Segment Start: Provided material
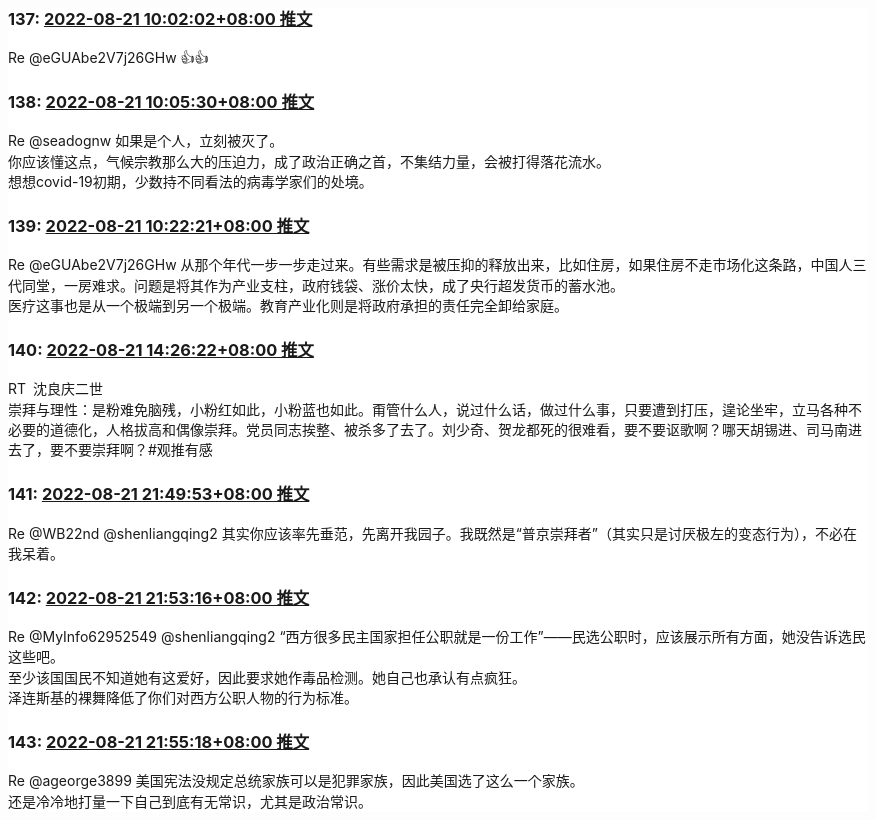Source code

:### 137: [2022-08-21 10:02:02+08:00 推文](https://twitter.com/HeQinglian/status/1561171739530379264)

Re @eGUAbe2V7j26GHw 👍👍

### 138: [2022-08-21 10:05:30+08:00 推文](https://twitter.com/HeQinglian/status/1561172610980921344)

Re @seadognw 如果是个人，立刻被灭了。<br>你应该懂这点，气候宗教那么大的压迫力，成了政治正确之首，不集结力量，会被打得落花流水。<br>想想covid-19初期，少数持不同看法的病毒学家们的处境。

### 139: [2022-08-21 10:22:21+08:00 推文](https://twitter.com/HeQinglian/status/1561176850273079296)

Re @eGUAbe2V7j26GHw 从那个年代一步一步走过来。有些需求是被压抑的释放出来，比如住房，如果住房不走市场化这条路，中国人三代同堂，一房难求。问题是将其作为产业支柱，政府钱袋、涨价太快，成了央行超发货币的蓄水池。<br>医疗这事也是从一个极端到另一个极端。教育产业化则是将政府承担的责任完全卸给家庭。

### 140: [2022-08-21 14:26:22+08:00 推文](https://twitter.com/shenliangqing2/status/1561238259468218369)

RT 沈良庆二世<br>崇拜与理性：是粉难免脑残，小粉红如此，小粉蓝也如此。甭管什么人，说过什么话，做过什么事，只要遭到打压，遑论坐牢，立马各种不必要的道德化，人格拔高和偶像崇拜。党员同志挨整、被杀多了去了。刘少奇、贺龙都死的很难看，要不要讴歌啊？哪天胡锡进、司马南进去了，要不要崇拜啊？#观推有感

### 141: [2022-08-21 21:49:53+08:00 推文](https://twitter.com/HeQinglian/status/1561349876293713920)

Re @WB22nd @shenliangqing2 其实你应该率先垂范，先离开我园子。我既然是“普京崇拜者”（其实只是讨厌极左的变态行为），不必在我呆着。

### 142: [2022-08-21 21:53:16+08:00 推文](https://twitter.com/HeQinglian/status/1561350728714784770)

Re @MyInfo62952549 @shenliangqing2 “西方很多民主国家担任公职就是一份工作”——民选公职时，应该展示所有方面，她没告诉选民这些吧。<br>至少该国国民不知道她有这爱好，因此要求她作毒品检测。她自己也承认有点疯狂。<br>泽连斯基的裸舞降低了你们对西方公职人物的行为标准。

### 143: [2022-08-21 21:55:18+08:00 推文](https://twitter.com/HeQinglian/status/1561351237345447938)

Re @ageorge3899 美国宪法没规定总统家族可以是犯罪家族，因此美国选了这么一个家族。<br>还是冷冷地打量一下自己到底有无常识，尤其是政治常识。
Segment End: Provided material
What is being asked:
Report the lines above that have the word "twitter" in them.

Response for this exercise:
:### 137: [2022-08-21 10:02:02+08:00 推文](https://twitter.com/HeQinglian/status/1561171739530379264)
### 138: [2022-08-21 10:05:30+08:00 推文](https://twitter.com/HeQinglian/status/1561172610980921344)
### 139: [2022-08-21 10:22:21+08:00 推文](https://twitter.com/HeQinglian/status/1561176850273079296)
### 140: [2022-08-21 14:26:22+08:00 推文](https://twitter.com/shenliangqing2/status/1561238259468218369)
### 141: [2022-08-21 21:49:53+08:00 推文](https://twitter.com/HeQinglian/status/1561349876293713920)
### 142: [2022-08-21 21:53:16+08:00 推文](https://twitter.com/HeQinglian/status/1561350728714784770)
### 143: [2022-08-21 21:55:18+08:00 推文](https://twitter.com/HeQinglian/status/1561351237345447938)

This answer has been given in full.